ATI RN
ATI Nursing Care of Children
1. At a well-visit, a mother voices concern that her 30-month-old has a smaller vocabulary than other children in his daycare. The nurse should:
- A. Admit the child to the hospital
- B. Assess the child for other age-appropriate development
- C. Suggest that the child is hearing impaired
- D. Explain that the child has a significant developmental delay
Correct answer: B
Rationale: When a parent expresses concern about a child's development, it is essential to conduct a comprehensive assessment of all areas of development before jumping to conclusions. Choosing option B allows the nurse to evaluate the child for other age-appropriate developmental milestones to determine if there are any delays or concerns. Admitting the child to the hospital (option A) is not necessary at this point and may cause unnecessary stress. Suggesting hearing impairment (option C) without proper evaluation can lead to misdiagnosis. Explaining a significant developmental delay (option D) should only be done after a thorough assessment and diagnosis.
2. What laboratory finding should the nurse expect in a child with an excess of water?
- A. Decreased hematocrit
- B. High serum osmolality
- C. High urine specific gravity
- D. Increased blood urea nitrogen (BUN)
Correct answer: A
Rationale: Water excess typically leads to hemodilution, resulting in a decreased hematocrit.
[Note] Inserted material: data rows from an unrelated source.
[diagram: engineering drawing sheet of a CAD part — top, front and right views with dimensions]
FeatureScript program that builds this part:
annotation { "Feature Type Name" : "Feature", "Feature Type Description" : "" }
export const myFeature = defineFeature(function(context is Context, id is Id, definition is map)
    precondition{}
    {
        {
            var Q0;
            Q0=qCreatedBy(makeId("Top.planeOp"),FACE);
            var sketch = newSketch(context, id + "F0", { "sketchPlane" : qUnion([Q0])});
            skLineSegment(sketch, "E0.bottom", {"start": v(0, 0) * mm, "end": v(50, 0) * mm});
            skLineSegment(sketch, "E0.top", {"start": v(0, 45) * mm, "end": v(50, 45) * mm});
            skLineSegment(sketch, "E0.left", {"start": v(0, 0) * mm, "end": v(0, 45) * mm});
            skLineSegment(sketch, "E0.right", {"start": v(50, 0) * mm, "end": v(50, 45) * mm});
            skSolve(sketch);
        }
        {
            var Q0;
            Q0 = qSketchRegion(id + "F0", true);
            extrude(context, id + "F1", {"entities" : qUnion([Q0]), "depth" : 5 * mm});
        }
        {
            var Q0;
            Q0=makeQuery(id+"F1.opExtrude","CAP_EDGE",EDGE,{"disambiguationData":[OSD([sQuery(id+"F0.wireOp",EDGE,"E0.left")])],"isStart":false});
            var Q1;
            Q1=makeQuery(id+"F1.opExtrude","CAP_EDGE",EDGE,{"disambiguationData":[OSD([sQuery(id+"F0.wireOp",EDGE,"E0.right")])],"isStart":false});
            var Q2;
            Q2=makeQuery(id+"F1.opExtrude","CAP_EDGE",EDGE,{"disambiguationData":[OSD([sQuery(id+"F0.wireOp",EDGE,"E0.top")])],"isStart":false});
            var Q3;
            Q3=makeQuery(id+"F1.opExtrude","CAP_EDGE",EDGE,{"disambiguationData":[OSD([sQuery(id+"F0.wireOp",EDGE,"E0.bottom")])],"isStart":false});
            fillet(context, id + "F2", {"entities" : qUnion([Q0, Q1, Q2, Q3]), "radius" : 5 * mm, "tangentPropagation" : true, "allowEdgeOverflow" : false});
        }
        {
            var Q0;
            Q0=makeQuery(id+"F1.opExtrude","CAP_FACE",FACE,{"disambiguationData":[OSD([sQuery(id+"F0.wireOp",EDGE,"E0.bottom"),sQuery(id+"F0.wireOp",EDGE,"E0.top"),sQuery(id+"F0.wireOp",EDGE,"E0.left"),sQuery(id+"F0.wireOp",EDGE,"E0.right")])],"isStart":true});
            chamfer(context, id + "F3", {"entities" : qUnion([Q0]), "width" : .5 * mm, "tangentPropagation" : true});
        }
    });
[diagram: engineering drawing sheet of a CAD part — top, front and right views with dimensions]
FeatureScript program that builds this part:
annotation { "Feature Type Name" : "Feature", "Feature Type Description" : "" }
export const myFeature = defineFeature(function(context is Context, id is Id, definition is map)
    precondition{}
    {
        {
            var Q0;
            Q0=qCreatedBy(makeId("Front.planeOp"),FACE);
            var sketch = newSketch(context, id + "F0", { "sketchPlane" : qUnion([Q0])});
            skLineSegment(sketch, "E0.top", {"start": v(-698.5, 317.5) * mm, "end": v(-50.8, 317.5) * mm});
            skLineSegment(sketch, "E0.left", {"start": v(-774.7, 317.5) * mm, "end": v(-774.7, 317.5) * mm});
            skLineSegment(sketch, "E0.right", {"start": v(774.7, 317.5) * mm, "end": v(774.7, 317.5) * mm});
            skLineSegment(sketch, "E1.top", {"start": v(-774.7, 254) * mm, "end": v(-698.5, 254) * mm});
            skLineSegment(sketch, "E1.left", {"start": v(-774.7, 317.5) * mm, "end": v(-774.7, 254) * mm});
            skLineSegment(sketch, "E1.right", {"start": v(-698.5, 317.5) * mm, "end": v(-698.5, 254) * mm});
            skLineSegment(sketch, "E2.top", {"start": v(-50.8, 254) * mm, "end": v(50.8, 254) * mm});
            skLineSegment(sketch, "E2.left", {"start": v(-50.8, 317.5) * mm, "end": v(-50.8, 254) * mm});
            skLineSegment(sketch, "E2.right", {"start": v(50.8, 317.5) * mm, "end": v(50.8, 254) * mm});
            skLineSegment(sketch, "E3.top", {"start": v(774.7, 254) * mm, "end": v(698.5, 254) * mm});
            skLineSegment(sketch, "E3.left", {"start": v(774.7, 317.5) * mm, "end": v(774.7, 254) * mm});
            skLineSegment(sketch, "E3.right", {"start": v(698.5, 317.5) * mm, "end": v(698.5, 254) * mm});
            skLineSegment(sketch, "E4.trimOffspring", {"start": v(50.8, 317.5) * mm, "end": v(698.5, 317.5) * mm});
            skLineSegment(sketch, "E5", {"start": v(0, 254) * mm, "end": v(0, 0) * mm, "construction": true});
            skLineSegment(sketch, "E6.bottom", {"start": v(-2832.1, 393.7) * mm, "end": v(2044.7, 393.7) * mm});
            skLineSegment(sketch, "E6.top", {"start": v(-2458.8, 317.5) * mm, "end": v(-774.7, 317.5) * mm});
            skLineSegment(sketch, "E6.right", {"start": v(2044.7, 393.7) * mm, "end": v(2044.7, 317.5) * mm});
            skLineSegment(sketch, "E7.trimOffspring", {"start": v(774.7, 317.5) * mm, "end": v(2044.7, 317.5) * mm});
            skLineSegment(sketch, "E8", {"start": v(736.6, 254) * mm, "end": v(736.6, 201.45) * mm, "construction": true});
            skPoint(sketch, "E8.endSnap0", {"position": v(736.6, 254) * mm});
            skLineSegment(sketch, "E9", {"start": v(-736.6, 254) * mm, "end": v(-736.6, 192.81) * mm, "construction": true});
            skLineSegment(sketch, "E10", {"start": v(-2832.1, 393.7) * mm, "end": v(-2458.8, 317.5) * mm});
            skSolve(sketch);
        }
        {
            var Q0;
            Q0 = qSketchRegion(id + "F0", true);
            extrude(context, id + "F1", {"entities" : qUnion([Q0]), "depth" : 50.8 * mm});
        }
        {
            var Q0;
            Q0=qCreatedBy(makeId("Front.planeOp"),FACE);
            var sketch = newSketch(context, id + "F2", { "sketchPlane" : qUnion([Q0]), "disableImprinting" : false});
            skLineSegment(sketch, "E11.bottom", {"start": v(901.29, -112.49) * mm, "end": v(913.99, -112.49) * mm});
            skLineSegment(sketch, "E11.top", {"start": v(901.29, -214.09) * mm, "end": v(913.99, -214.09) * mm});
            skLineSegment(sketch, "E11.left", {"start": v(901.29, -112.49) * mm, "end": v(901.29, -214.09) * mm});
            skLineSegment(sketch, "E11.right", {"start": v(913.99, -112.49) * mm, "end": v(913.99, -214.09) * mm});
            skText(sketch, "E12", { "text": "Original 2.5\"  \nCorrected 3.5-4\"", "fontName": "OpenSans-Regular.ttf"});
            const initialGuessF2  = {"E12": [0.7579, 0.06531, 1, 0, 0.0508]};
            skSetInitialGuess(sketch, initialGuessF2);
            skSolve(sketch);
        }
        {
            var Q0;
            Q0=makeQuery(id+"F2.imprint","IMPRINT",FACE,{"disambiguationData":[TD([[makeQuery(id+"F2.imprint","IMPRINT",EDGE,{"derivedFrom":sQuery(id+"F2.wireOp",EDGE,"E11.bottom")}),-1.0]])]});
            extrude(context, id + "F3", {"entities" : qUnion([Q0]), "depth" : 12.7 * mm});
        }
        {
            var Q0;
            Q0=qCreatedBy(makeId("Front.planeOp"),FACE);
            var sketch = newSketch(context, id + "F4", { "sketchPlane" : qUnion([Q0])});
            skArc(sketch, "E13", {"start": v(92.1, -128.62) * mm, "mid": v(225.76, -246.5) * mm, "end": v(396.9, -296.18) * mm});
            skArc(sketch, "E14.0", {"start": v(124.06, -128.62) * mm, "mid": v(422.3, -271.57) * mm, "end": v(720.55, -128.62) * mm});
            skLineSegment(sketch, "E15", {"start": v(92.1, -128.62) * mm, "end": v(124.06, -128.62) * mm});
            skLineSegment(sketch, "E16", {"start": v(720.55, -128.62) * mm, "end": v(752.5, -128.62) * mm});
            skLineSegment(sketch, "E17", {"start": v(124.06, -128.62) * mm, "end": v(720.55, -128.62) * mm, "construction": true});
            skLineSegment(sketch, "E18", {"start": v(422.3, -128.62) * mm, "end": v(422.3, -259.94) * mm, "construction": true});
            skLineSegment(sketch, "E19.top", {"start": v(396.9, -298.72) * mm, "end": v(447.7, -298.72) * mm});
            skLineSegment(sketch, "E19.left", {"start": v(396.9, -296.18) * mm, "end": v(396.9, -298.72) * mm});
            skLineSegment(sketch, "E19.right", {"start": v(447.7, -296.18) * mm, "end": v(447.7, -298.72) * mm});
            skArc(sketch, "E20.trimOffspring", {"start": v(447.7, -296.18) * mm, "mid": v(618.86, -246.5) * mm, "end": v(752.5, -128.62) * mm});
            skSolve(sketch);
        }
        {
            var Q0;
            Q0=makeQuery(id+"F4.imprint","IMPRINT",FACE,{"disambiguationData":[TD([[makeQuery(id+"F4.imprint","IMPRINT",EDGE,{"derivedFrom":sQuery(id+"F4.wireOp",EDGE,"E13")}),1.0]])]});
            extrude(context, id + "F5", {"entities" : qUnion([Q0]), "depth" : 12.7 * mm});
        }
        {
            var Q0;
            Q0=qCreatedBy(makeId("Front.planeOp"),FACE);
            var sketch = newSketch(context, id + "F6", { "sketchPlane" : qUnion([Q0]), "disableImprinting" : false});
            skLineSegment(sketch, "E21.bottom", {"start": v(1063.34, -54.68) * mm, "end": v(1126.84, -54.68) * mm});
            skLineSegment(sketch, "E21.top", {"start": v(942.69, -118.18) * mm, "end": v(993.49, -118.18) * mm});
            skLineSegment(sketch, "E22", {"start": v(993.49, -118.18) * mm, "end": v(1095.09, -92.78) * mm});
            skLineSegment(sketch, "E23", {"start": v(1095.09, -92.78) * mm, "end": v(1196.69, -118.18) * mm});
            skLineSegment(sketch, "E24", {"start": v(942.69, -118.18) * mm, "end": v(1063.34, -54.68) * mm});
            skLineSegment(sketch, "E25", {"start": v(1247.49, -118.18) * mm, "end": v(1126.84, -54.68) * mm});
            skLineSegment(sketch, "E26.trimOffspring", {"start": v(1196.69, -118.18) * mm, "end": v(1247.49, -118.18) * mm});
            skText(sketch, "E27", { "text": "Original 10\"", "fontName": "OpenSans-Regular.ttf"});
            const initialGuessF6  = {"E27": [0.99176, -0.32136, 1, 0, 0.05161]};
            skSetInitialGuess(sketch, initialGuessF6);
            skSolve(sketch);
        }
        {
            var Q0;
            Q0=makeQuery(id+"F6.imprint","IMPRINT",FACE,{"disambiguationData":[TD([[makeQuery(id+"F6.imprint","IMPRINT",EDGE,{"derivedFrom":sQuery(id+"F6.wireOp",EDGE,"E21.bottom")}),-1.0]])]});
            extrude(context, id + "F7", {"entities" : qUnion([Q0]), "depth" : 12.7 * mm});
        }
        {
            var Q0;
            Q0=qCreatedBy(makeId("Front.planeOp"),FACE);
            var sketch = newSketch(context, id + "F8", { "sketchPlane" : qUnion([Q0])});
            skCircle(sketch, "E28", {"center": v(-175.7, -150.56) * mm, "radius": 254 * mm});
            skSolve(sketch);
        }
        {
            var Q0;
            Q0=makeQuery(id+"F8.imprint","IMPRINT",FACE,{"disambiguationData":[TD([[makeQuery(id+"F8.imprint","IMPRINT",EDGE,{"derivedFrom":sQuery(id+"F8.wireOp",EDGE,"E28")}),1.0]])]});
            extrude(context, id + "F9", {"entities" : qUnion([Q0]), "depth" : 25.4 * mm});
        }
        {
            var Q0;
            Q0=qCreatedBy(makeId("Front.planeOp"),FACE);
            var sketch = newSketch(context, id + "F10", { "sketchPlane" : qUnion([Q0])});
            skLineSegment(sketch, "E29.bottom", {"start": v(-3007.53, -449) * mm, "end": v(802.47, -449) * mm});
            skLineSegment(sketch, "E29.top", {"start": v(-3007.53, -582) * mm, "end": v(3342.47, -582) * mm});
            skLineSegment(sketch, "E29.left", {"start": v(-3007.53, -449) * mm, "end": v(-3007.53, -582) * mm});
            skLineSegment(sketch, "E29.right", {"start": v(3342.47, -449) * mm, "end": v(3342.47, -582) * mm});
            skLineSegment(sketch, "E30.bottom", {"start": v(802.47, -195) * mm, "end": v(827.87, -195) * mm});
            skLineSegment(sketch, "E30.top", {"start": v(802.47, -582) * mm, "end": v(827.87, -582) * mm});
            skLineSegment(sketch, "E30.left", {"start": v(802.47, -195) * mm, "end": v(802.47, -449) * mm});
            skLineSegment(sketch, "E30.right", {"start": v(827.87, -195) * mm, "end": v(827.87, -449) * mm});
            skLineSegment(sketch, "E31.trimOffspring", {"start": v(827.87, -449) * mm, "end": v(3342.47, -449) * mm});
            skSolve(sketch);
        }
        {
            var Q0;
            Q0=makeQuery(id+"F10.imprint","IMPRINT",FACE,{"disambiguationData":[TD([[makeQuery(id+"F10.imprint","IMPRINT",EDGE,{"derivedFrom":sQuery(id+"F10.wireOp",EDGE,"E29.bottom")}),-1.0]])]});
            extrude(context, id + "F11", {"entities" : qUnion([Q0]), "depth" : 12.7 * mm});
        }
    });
High serum osmolality and specific gravity would indicate dehydration, while elevated BUN could suggest renal impairment or dehydration, not fluid overload.
3. What condition is the most common cause of acute renal failure in children?
- A. Pyelonephritis
- B. Tubular destruction
- C. Severe dehydration
- D. Upper tract obstruction
Correct answer: C
Rationale: Severe dehydration is the most common cause of acute renal failure in children, as it leads to prerenal azotemia, which can progress to renal failure if not corrected. Other causes like pyelonephritis and tubular destruction are less common and usually secondary to other conditions.
4. The nurse is caring for a child with Beta Thalassemia. Which child is in a group most at risk for Beta Thalassemia?
- A. A three-year-old girl of Mediterranean descent.
- B. A ten-year-old boy of Hispanic descent.
- C. A young girl of African descent.
- D. A baby of European descent.
Correct answer: A
Rationale: Corrected Rationale: Beta Thalassemia is most common in individuals of Mediterranean descent, such as those from Italy, Greece, and the Middle East. This genetic disorder affects hemoglobin production and can lead to severe anemia. Choice A is the correct answer as individuals of Mediterranean descent are at the highest risk for Beta Thalassemia. Choices B, C, and D are incorrect as they do not belong to the population group most at risk for this genetic disorder.
5. The nurse is caring for a 1-month-old infant diagnosed with Hirschsprung’s disease. Which treatment measure should be included in the plan of care?
- A. Barium Enema
- B. Surgical removal of the affected section of bowel
- C. High-fiber diet
- D. Permanent colostomy
Correct answer: B
Rationale: The correct answer is B: Surgical removal of the affected section of bowel. Hirschsprung's disease is a congenital condition where a portion of the large intestine lacks nerve cells, leading to difficulties in passing stool. The definitive treatment for this condition is the surgical removal of the affected section of the bowel. Barium enema (Choice A) may be used for diagnosis but is not a treatment. A high-fiber diet (Choice C) is not effective in managing Hirschsprung's disease. A permanent colostomy (Choice D) is not the initial treatment for this condition in infants.